Le Canadien glissa la main dans son blouson et Adamsberg distingua dans son poing, toute proche de son visage, une mâchoire blanche qui lui parut immense.

– Crâne de loup de l'Arctique, dit Lawrence en ricanant. Mourras pas ignorant.

Une détonation claqua dans l'air. Lawrence se retourna dans un sursaut, sans lâcher sa prise sur Adamsberg. Soliman fut d'un bond sur lui, enfonçant le canon du fusil sur sa poitrine.

– Bouge plus, le trappeur, hurla Soliman. Ou je t'envoie la balle dans le cœur. Couche-toi, couche-toi, couche-toi sur le dos!

Lawrence ne se coucha pas. Il se leva avec lenteur, les mains levées, dans une pose plus agressive que soumise. Soliman le maintenait du bout de son fusil, le faisant reculer vers le champ de maïs. Dans la nuit, la silhouette élancée de Soliman semblait pathétiquement gracile. Le jeune homme ne tiendrait pas longtemps le choc, fusil ou pas fusil. Adamsberg chercha une lourde pierre et visa à la tête. Lawrence s'écroula sur lui-même, touché à la tempe. Adamsberg se redressa, s'avança vers lui, l'examina.

– C'est bon, souffla-t-il. Donne de quoi l'attacher. Il ne va pas rester longtemps comme ça.
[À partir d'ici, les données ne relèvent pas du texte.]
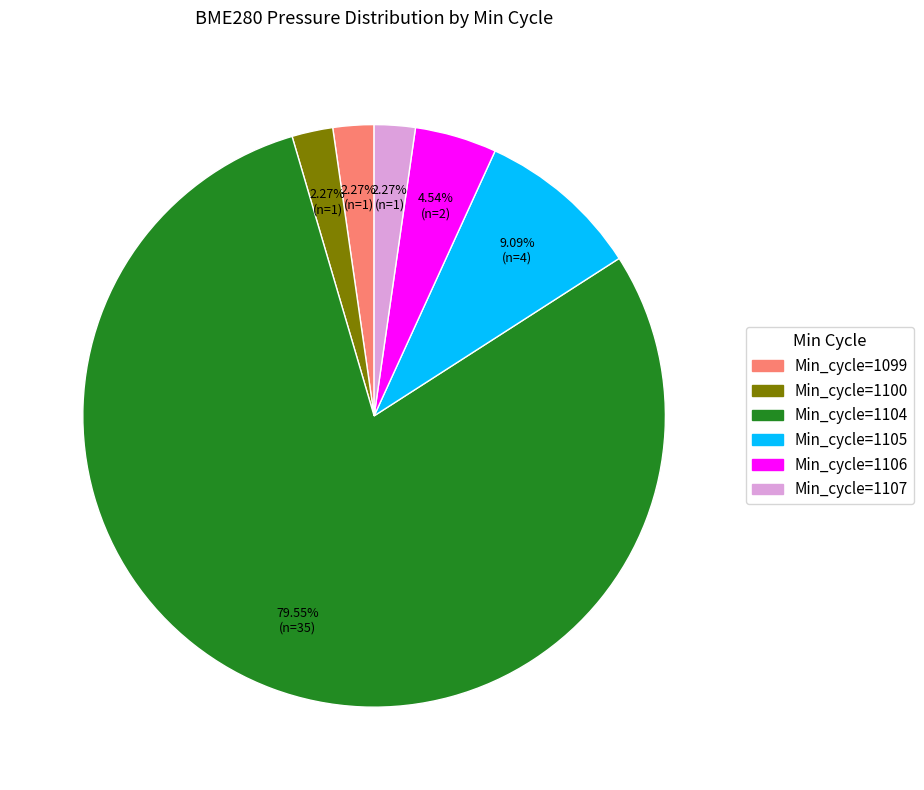

Is there a majority slice in this chart?

Yes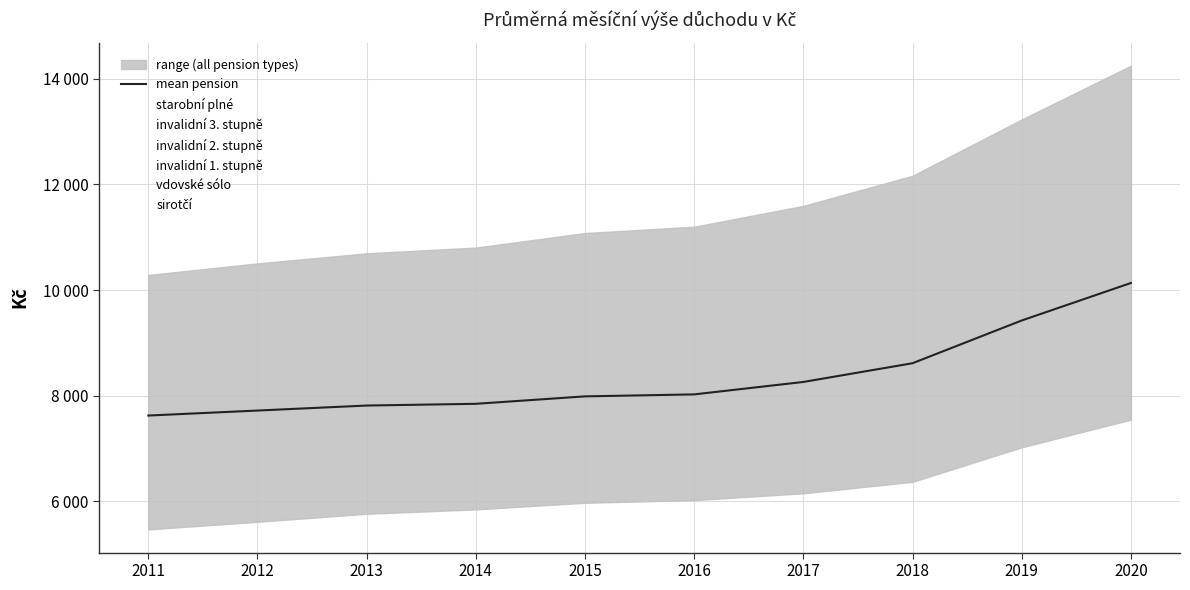

What is the difference between the maximum and minimum values in the starobní plné series?

3963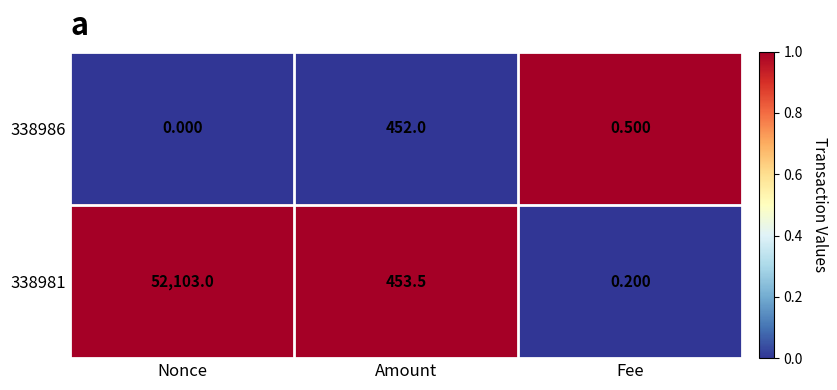

Count the number of categories in the chart.

3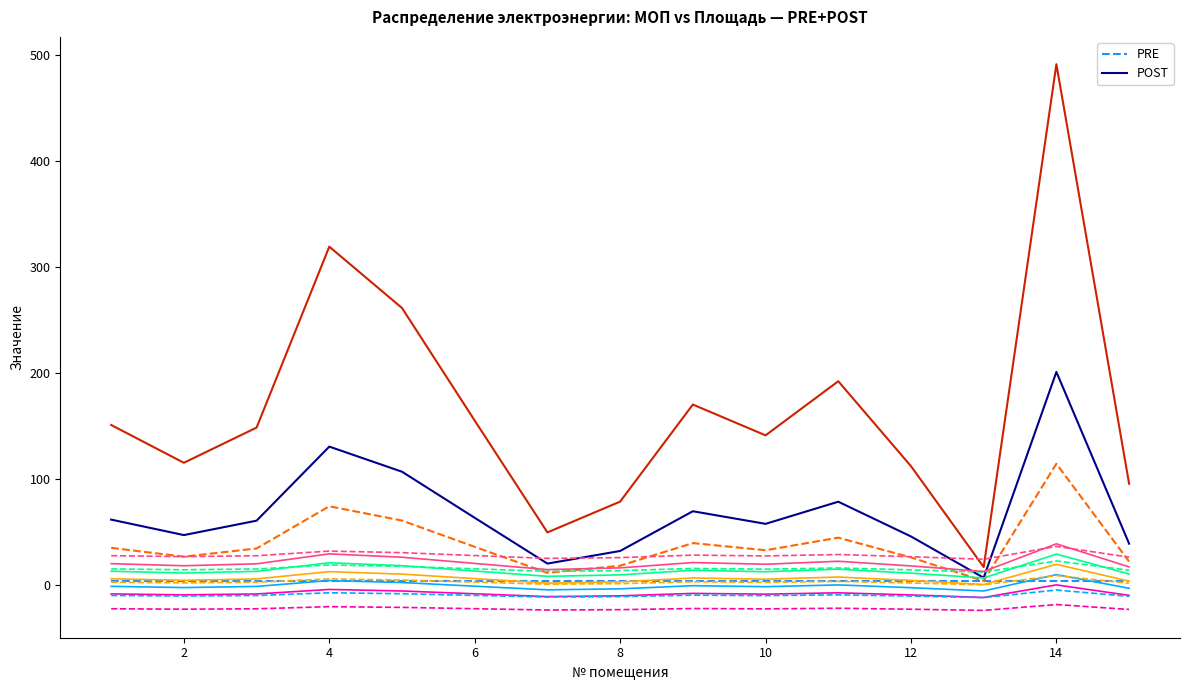

True or false: POST and PRE intersect in this chart.

False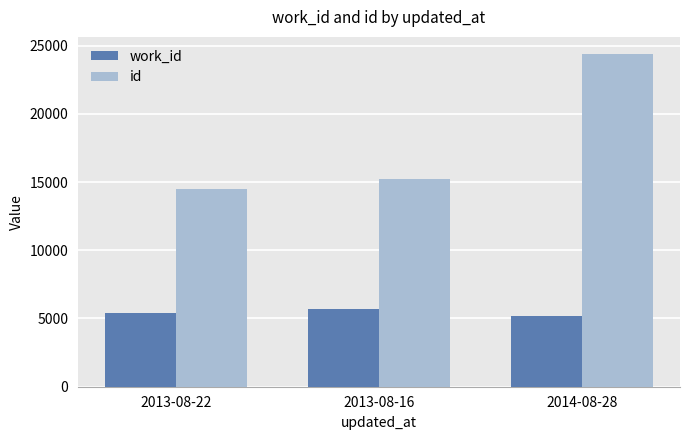

Rank the series by their average value, from highest to lowest.

id, work_id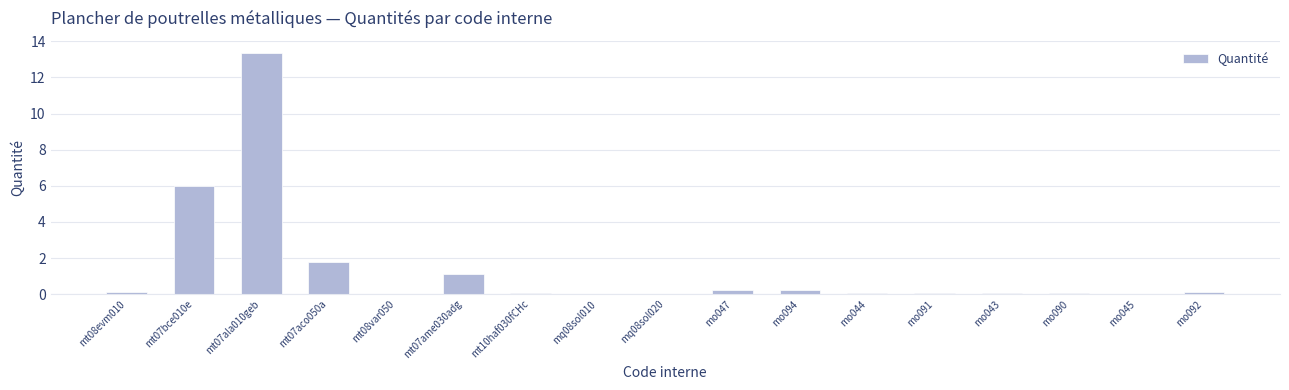

What is the change in value from mt07bce010e to mo044?

-5.9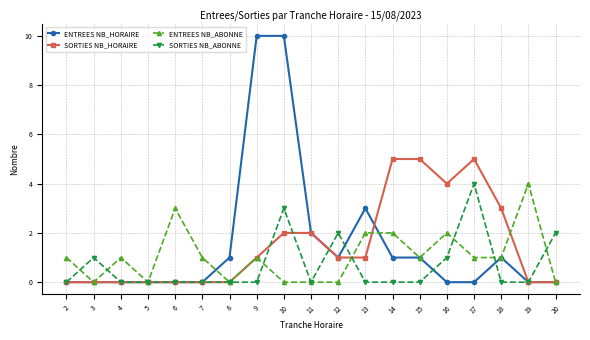

Which series has the largest range (max minus min)?

ENTREES NB_HORAIRE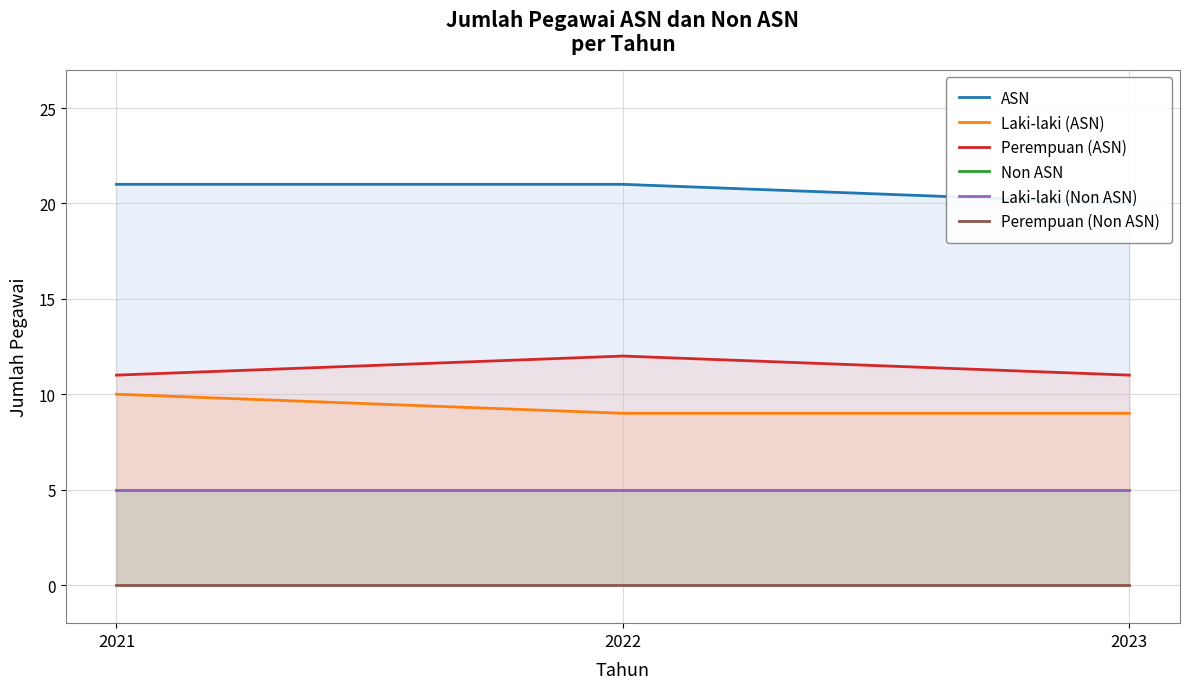

Rank the series at 2021 from highest to lowest value.

ASN, Perempuan (ASN), Laki-laki (ASN), Non ASN, Laki-laki (Non ASN), Perempuan (Non ASN)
– Je n'ai rien pour l'attacher, dit Soliman.

– Donne tes fringues.

Pendant qu'Adamsberg détachait les lanières de son holster et ôtait sa chemise pour fournir du cordage, Soliman obéissait.

– Pas le tee-shirt, dit Adamsberg. File ton froc.

En caleçon, Soliman acheva de lier les membres du Canadien, qui gémissait sur le sol.

– Il saigne, dit-il.

– Il va se remettre. Regarde, Sol, regarde la bête.

Dans la faible lumière nocturne, Adamsberg montra à Soliman le grand crâne blanc du loup de l'Arctique, en le tenant soigneusement par le trou occipital. Soliman approcha la main, un peu horrifié, et éprouva du doigt le tranchant des dents.

– Il a aiguisé les pointes, dit-il. Ça coupe comme des sabres.

– Tu as ton téléphone? demanda Adamsberg.

Soliman tâtonna dans l'herbe pour y chercher son pantalon, et en décrocha le portable. Adamsberg appela les flics de Châteaurouge.